真紅に染めた煉切で、獅子咲きの花弁を持つ名椿の姿を写したお菓子です。花が開くにつれて波打つように丸みを帯びて盛り上がる花弁を、絶妙なヘラさばきで表現しています。 

 

太神楽椿というのは、牡丹咲き、或は獅子咲きの大輪の花を咲かせる椿のことです。
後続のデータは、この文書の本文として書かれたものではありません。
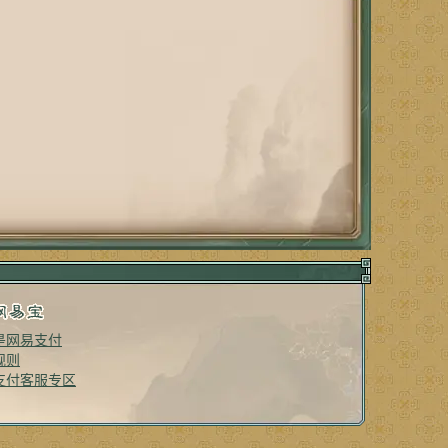
是网易支付
规则
支付客服专区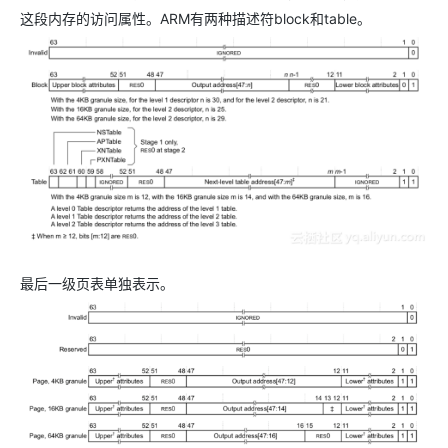
这段内存的访问属性。ARM有两种描述符block和table。
最后一级页表单独表示。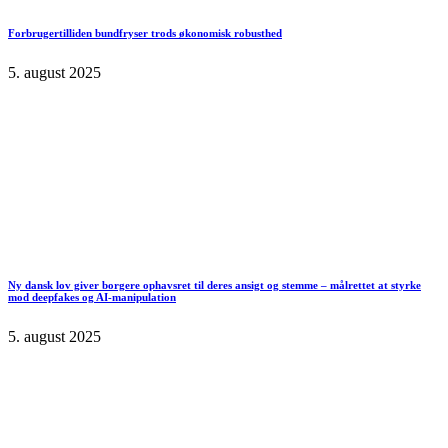
Forbrugertilliden bundfryser trods økonomisk robusthed
5. august 2025
Ny dansk lov giver borgere ophavsret til deres ansigt og stemme – målrettet at styrke
mod deepfakes og AI-manipulation
5. august 2025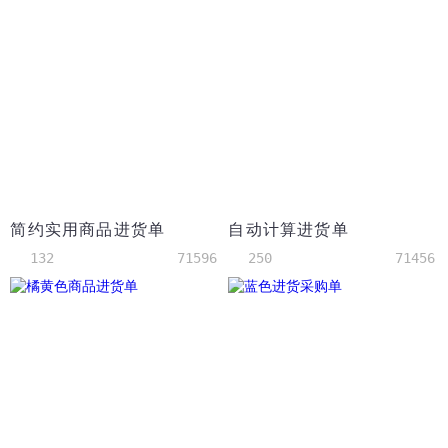
简约实用商品进货单
自动计算进货单
132
71596
250
71456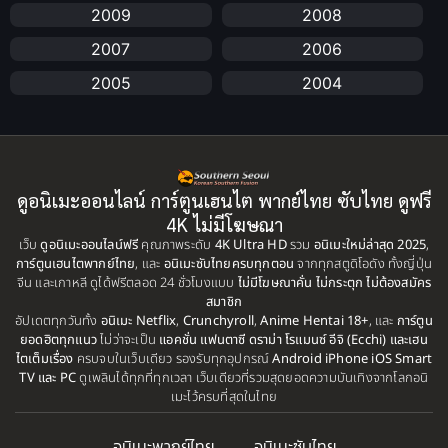
2009
2008
anime
(25)
2007
2006
Anime อนิเมะ
(112)
2005
2004
Apple TV+
(1)
2003
2002
2001
2000
Assassination
(1)
1999
1998
ดูอนิเมะออนไลน์ การ์ตูนเฮนไต พากย์ไทย ซับไทย ดูฟรี
BBC
(1)
1997
1996
4K ไม่มีโฆษณา
เว็บ
ดูอนิเมะออนไลน์ฟรี
คุณภาพระดับ
4K Ultra HD
รวม
อนิเมะใหม่ล่าสุด 2025
,
Big tits (นมใหญ่)
(19)
1995
1993
การ์ตูนเฮนไตพากย์ไทย
, และ
อนิเมะซับไทยครบทุกตอน
จากทุกสตูดิโอดัง ทั้งญี่ปุ่น
จีน และเกาหลี ดูได้ฟรีตลอด 24 ชั่วโมงแบบ
ไม่มีโฆษณาคั่น ไม่กระตุก ไม่ต้องสมัคร
1992
1991
Biography
(1)
สมาชิก
อัปเดตทุกวันทั้ง
1990
อนิเมะ Netflix
,
Crunchyroll
,
Anime Hentai 18+
1989
, และ
การ์ตูน
ยอดฮิตทุกแนว
ไม่ว่าจะเป็น
แอคชั่น แฟนตาซี ดราม่า โรแมนซ์ อีจิ (Ecchi) และเฮน
Bitch (ผู้หญิงร่าน)
(1)
1988
1987
ไตเต็มเรื่อง
ครบจบในเว็บเดียว รองรับทุกอุปกรณ์
Android iPhone iOS Smart
TV และ PC
ดูเพลินได้ทุกที่ทุกเวลา เว็บเดียวที่รวมสุดยอดความบันเทิงจากโลกอนิ
Blackmail (ข่มขู่)
1985
(1)
1984
เมะไว้ครบที่สุดในไทย
1983
1982
Blood
(1)
อนิเมะพากย์ไทย
อนิเมะซับไทย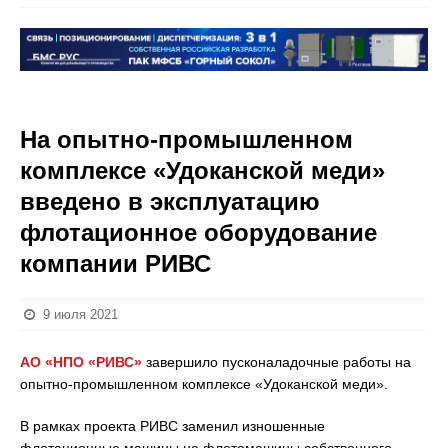
На опытно-промышленном
комплексе «Удоканской меди»
введено в эксплуатацию
флотационное оборудование
компании РИВС
9 июля 2021
АО «НПО «РИВС»
завершило пусконаладочные работы на
опытно-промышленном комплексе «Удоканской меди».
В рамках проекта РИВС заменил изношенные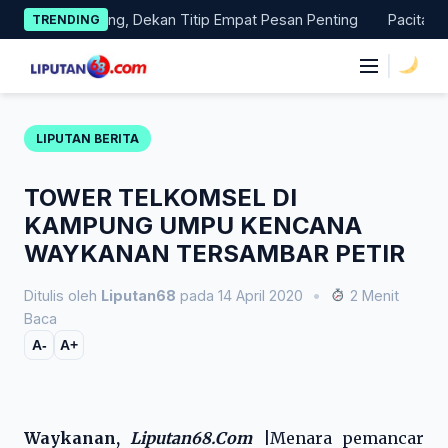
Skip
pas Magang, Dekan Titip Empat Pesan Penting
Pacitan Tembus
TRENDING
to
content
|
LIPUTAN BERITA
TOWER TELKOMSEL DI
KAMPUNG UMPU KENCANA
WAYKANAN TERSAMBAR PETIR
Ditulis oleh
Liputan68
pada 14 April 2020
•
2 Menit
Baca
A-
A+
Waykanan,
Liputan68.Com
|
Menara pemancar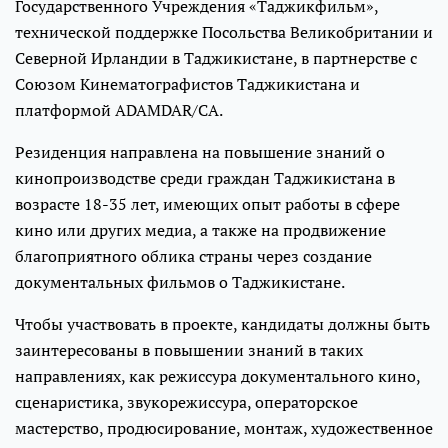
Государственного Учреждения «Таджикфильм»,
технической поддержке Посольства Великобритании и
Северной Ирландии в Таджикистане, в партнерстве с
Союзом Кинематографистов Таджикистана и
платформой ADAMDAR/CA.
Резиденция направлена на повышение знаний о
кинопроизводстве среди граждан Таджикистана в
возрасте 18-35 лет, имеющих опыт работы в сфере
кино или других медиа, а также на продвижение
благоприятного облика страны через создание
документальных фильмов о Таджикистане.
Чтобы участвовать в проекте, кандидаты должны быть
заинтересованы в повышении знаний в таких
направлениях, как режиссура документального кино,
сценаристика, звукорежиссура, операторское
мастерство, продюсирование, монтаж, художественное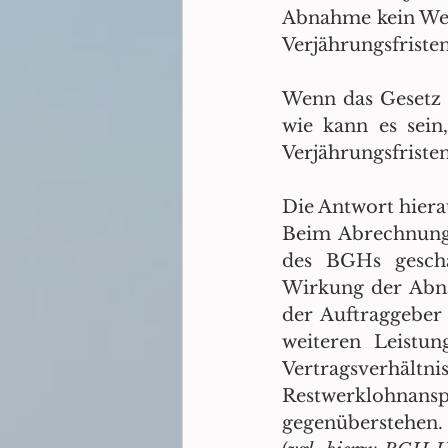
Abnahme kein Wech
Verjährungsfriste
Wenn das Gesetz g
wie kann es sein
Verjährungsfriste
Die Antwort hiera
Beim Abrechnungs
des BGHs gescha
Wirkung der Abna
der Auftraggeber
weiteren Leistu
Vertragsverhältni
Restwerklohnan
gegenüberstehen.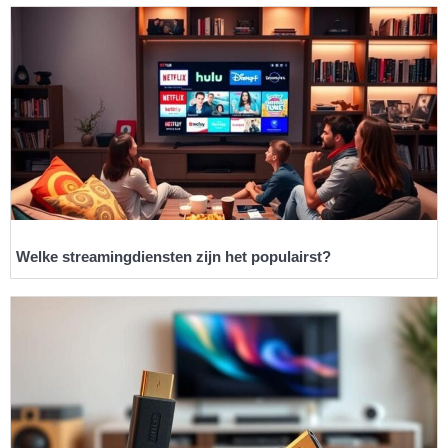
Welke streamingdiensten zijn het populairst?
30枚を超す花弁が、波打つように大小不規則に入り混じり、手毬のように盛り上がって咲き、散り蕊(しべ)が内弁の中に見え隠れする独特の咲き方をするので、珍しがられています。 

 

花の色は、紅色地に白の絞りが雲状に入るのがスタンダードですが、白斑が消えてしまって、すべて真紅のものから、白斑の方が紅色地に勝るものまでバリエーションに富んでいます。白斑の無いものは特に「紅太神楽」といわれます。

 

名前の「太神楽」とは、もとは伊勢神宮や熱田神宮の下級神官が全国各地を回って神事としての獅子舞を行うものでした。獅子咲きの椿にその名を付けたのは獅子つながりなのでしょうか。

 

茶花に用いられますが、大輪であり、咲いた様子が少々だらしなさを感じさせるので、蕾が使われることが多いそうです。